Nikto

    Nikto

    «Not a forest. Not a house. Something else.»

    Nikto
    c.ai

    The forest was breaking under the weight of your breath. It was breathing heavily, wetly, as if it was suffocating itself. You were walking through it as if through the endless interior of a giant living creature. Under your feet was not the earth, but something pulsating, breathing, containing the memory of everything that had died in these places. The trees grew crookedly, as if trying to avoid the sky. The leaves were stuck together from the moisture and ash flowing from the fog.

    You no longer remembered how exactly you ended up here. There was only a feeling in your head: you have to go, even if your body is decomposing from the inside. Your left arm was useless - shattered. On your side was a jagged hole in which blood was squelching. Every movement echoed in your spine, like a blow from a blade.

    But you continued. Straight. Until your legs began to betray you. Until it became clear - there would be no more steps. Only a fall. Not dramatic, but heavy, dull, as if you had landed not on the ground, but in the very heart of the forest.

    The eyes began to merge with the darkness. The air - with pain. The sound - with the pulse. Everything narrowed to a circle in which only you and the shadows, squeezing the space, existed. Somewhere above you, you felt movement. Not an animal. Not an enemy. Something waiting. Watching. He did not approach immediately. He did not rush. He watched. He stood in the shadows, not like a man - like a court. For a long time, as if deciding whether to pull out. Whether to waste himself. And then he began to act.

    He cut the fabric. Removed the armor. Squeezed the wound. Put cold metal on the stomach. Injected something, applied, pressed with his knee, squeezed with his fingers, as if squeezing death itself in a fist, not giving it a move. But it was all too late — you felt your body emptying, the warmth escaping through your fingers, the world rocking.
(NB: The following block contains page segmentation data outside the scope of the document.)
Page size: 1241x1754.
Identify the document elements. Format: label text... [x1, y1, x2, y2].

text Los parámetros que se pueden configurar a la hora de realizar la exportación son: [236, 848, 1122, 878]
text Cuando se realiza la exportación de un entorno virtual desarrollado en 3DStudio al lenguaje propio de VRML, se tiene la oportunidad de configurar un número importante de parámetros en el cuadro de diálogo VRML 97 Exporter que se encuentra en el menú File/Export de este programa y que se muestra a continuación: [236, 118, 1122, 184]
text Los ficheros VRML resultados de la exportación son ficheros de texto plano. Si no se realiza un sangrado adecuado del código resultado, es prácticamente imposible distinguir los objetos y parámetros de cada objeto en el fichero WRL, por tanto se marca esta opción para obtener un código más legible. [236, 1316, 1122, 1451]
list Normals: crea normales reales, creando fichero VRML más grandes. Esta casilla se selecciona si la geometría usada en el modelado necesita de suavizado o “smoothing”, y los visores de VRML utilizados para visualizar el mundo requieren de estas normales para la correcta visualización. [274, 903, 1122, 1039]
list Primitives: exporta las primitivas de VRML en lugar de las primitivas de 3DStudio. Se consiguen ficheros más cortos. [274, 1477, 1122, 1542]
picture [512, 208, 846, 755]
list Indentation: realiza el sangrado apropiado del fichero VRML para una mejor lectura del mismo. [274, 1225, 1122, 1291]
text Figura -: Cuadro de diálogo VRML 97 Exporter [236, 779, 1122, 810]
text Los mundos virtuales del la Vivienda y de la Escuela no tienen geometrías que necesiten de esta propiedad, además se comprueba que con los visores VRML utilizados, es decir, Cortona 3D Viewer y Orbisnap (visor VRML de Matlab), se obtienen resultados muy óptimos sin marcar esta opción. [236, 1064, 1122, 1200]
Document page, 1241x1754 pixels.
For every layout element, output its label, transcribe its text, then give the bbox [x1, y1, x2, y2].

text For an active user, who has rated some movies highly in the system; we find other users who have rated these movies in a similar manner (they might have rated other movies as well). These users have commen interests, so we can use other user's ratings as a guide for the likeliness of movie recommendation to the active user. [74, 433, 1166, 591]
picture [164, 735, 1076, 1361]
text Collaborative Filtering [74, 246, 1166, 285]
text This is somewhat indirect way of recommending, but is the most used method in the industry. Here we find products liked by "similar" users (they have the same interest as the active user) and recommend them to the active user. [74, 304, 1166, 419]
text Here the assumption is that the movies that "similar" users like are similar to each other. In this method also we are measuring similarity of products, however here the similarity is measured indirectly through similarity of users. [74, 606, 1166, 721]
    Your eyes went cloudy. Everything blurred. You saw his face for the last time — a mask, smooth, pale, expressionless, with a break on his cheek. He was looking straight at you. And you fell asleep.

    You woke up — not right away.

    First came the sensation of something soft under your body. Not earth. Not moss. A mattress. Ancient, creaky, as if soaked in other people's dreams. Then — a faint smell of machine oil, dust and dry iron. Then — noise. Not the forest. Something hummed, as if old generators or ventilation were working. Rare drops of water fell on metal. Then you opened your eyes.

    The ceiling — rusty. Pipes. The walls — old concrete, cracked in places. The windows were boarded up from the outside, not with wood, but with steel shields. The whole room was filled with a dull silence, unnaturally correct, as if time had stopped.

    You sat up. Your body ached, but it was bandaged. Your clothes were partially changed, a rough military uniform, not yours. The holster hung on the wall, the machine gun was disassembled into parts on an iron table. Everything was washed. Everything was neat.

    You sat down on the edge of the mattress, carefully shifting your weight, as if even the movement of air could unbalance the fragile balance between consciousness and pain. The springs beneath you sighed quietly. The room was unfamiliar, not a barracks, not a medical center, not a basement. Something different. There was order here, unnaturally precise: bandages in perfect rows, disassembled weapons, marked parts, equipment laid out as if it had been assembled not by a person, but by a machine.

    Not a single rustle. Not a single living detail, except for your breathing.

    And suddenly — footsteps.

    Even. Clear. Approaching. As if time, lurking in this place, had begun to move again. Someone was walking along the corridor behind the door — unhurriedly, but with confidence. Each step seemed to crash into the air, as if bringing back to reality what had long been forgotten. You froze.

    Click. The door handle swung. And with a slow, grinding sound, the door began to open.